═══ TEXT SEGMENT
SERIES: Aligning facilities management with agency mission

Building for the future while serving today's needs

Aligning capital projects with mission, data, and community priorities


By Jeff Bonvechio

As a school district leader, you’re constantly balancing the urgency of today’s needs with the long-term vision for your students, staff, and community. Every facility decision you make—every roof replaced, classroom added, or building renovated—is an opportunity to advance your mission. When you align your capital investments with strategic goals, you’re not just fixing buildings. You’re creating learning environments that empower achievement, support equity, and reflect the values of your community. To make the most of your capital investments, consider these five strategies that will help you align facilities planning with your district’s mission and long-term priorities.

1. Aligning capital projects with strategic goals

Capital projects should be more than reactive fixes; they should be intentional choices that help your district fulfill its mission. Consider the following:

  • Anchoring your facility priorities in your district’s strategic plan, instructional goals, and community commitments.
══════
INSTRUCTION A - Which lines of the records below contain the word "battles"? Copy each of those lines in full, and treat case as significant.
═══ RECORDS PROVIDED
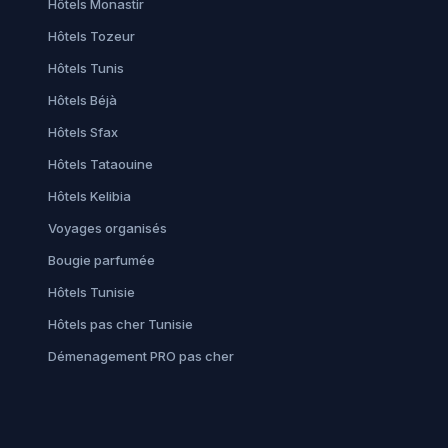
Hôtels Monastir
Hôtels Tozeur
Hôtels Tunis
Hôtels Béjà
Hôtels Sfax
Hôtels Tataouine
Hôtels Kelibia
Voyages organisés
Bougie parfumée
Hôtels Tunisie
Hôtels pas cher Tunisie
Démenagement PRO pas cher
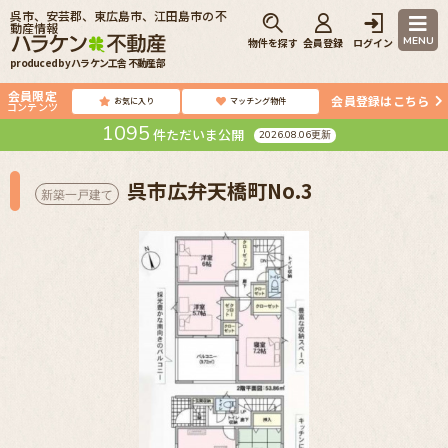
呉市、安芸郡、東広島市、江田島市の不
動産情報
MENU
物件を探す
会員登録
ログイン
produced by ハラケン工舎 不動産部
会員限定
会員登録はこちら
お気に入り
マッチング物件
コンテンツ
1095
件ただいま公開
2026.08.06更新
呉市広弁天橋町No.3
新築一戸建て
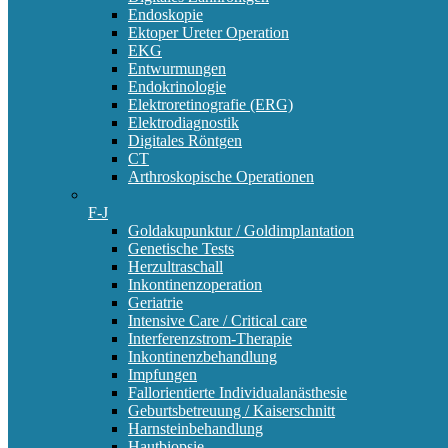
Endoskopie
Ektoper Ureter Operation
EKG
Entwurmungen
Endokrinologie
Elektroretinografie (ERG)
Elektrodiagnostik
Digitales Röntgen
CT
Arthroskopische Operationen
F-J
Goldakupunktur / Goldimplantation
Genetische Tests
Herzultraschall
Inkontinenzoperation
Geriatrie
Intensive Care / Critical care
Interferenzstrom-Therapie
Inkontinenzbehandlung
Impfungen
Fallorientierte Individualanästhesie
Geburtsbetreuung / Kaiserschnitt
Harnsteinbehandlung
Hautbiopsie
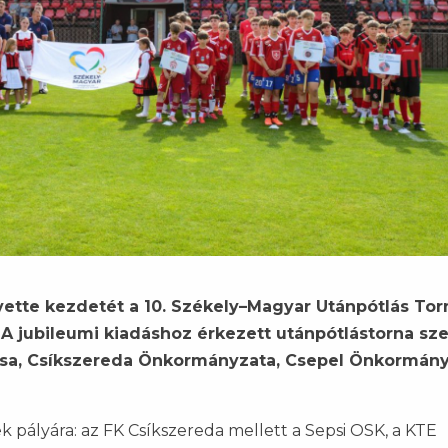
vette kezdetét a 10. Székely–Magyar Utánpótlás Tor
A jubileumi kiadáshoz érkezett utánpótlástorna sz
sa, Csíkszereda Önkormányzata, Csepel Önkormány
 pályára: az FK Csíkszereda mellett a Sepsi OSK, a KTE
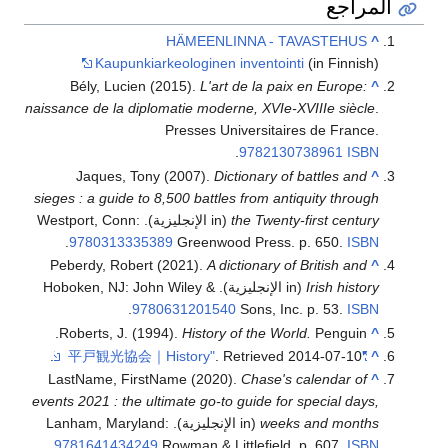
المراجع
HÄMEENLINNA - TAVASTEHUS
^
Kaupunkiarkeologinen inventointi
(in Finnish)
Bély, Lucien (2015).
L'art de la paix en Europe:
^
naissance de la diplomatie moderne, XVIe-XVIIIe siècle
.
Presses Universitaires de France.
.
9782130738961
ISBN
Jaques, Tony (2007).
Dictionary of battles and
^
sieges : a guide to 8,500 battles from antiquity through
the Twenty-first century
(in الإنجليزية). Westport, Conn:
.
9780313335389
Greenwood Press. p. 650.
ISBN
Peberdy, Robert (2021).
A dictionary of British and
^
Irish history
(in الإنجليزية). Hoboken, NJ: John Wiley &
.
9780631201540
Sons, Inc. p. 53.
ISBN
Roberts, J. (1994).
History of the World.
Penguin.
^
.
. Retrieved
2014-07-10
"平戸観光協会｜History"
^
LastName, FirstName (2020).
Chase's calendar of
^
events 2021 : the ultimate go-to guide for special days,
weeks and months
(in الإنجليزية). Lanham, Maryland:
.
9781641434249
Rowman & Littlefield. p. 607.
ISBN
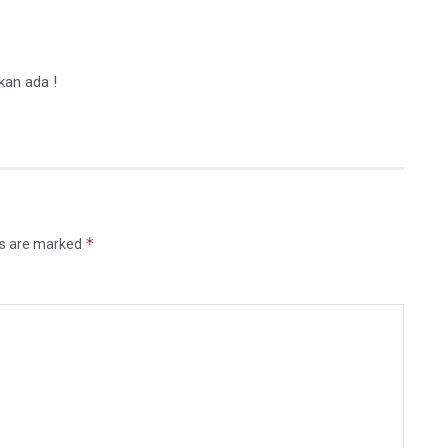
an ada !
*
ds are marked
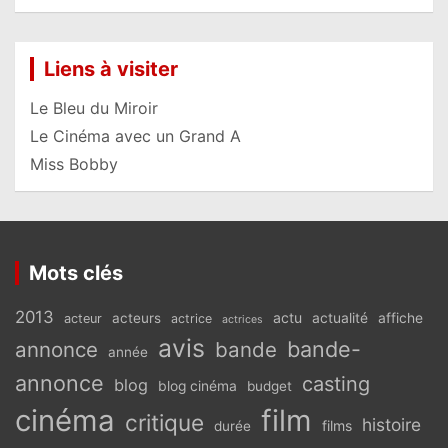
Liens à visiter
Le Bleu du Miroir
Le Cinéma avec un Grand A
Miss Bobby
Mots clés
2013
actu
acteurs
actualité
affiche
acteur
actrice
actrices
avis
bande-
annonce
bande
année
annonce
casting
blog
blog cinéma
budget
cinéma
film
critique
histoire
films
durée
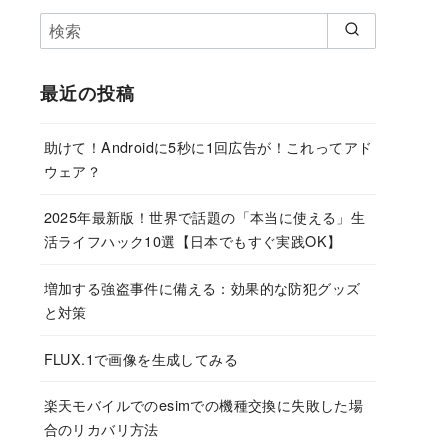
最近の投稿
助けて！Androidに5秒に1回広告が！これってアド
ウェア？
2025年最新版！世界で話題の「本当に使える」生
活ライフハック10選【日本でもすぐ実践OK】
増加する強盗事件に備える：効果的な防犯グッズ
と対策
FLUX.1で画像を生成してみる
楽天モバイルでのesimでの機種交換に失敗した場
合のリカバリ方法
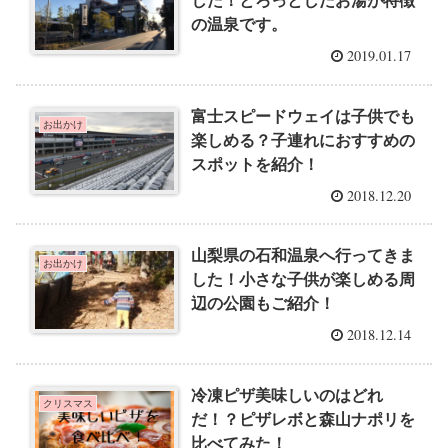
した！とろっとしたお湯が特徴
の温泉です。
2019.01.17
富士スピードウェイは子供でも
お出かけ
楽しめる？子連れにおすすめの
スポットを紹介！
2018.12.20
山梨県の石和温泉へ行ってきま
お出かけ
した！小さな子供が楽しめる周
辺の公園もご紹介！
2018.12.14
冷凍ピザ美味しいのはどれ
クリスマス
だ！？ピザレボと森山ナポリを
比べてみた！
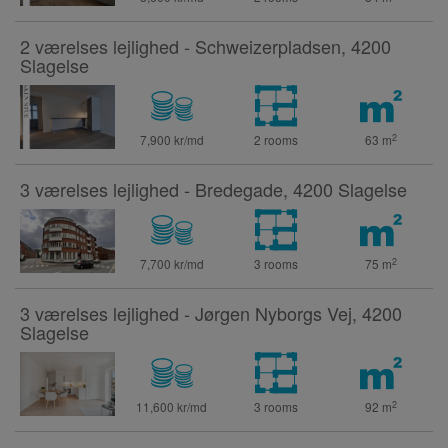
2 værelses lejlighed - Schweizerpladsen, 4200
Slagelse
2
7,900 kr/md
2 rooms
63
m
3 værelses lejlighed - Bredegade, 4200 Slagelse
2
7,700 kr/md
3 rooms
75
m
3 værelses lejlighed - Jørgen Nyborgs Vej, 4200
Slagelse
2
11,600 kr/md
3 rooms
92
m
══════
INSTRUCTION B - In the article above on aligning facilities planning with a district's mission, what examples of facility decisions are given in the sentence beginning "Every facility decision you make"?

WRITTEN RESPONSE A -
Dictionary of battles and
sieges : a guide to 8,500 battles from antiquity through

WRITTEN RESPONSE B -
- a roof replaced
- a classroom added
- a building renovated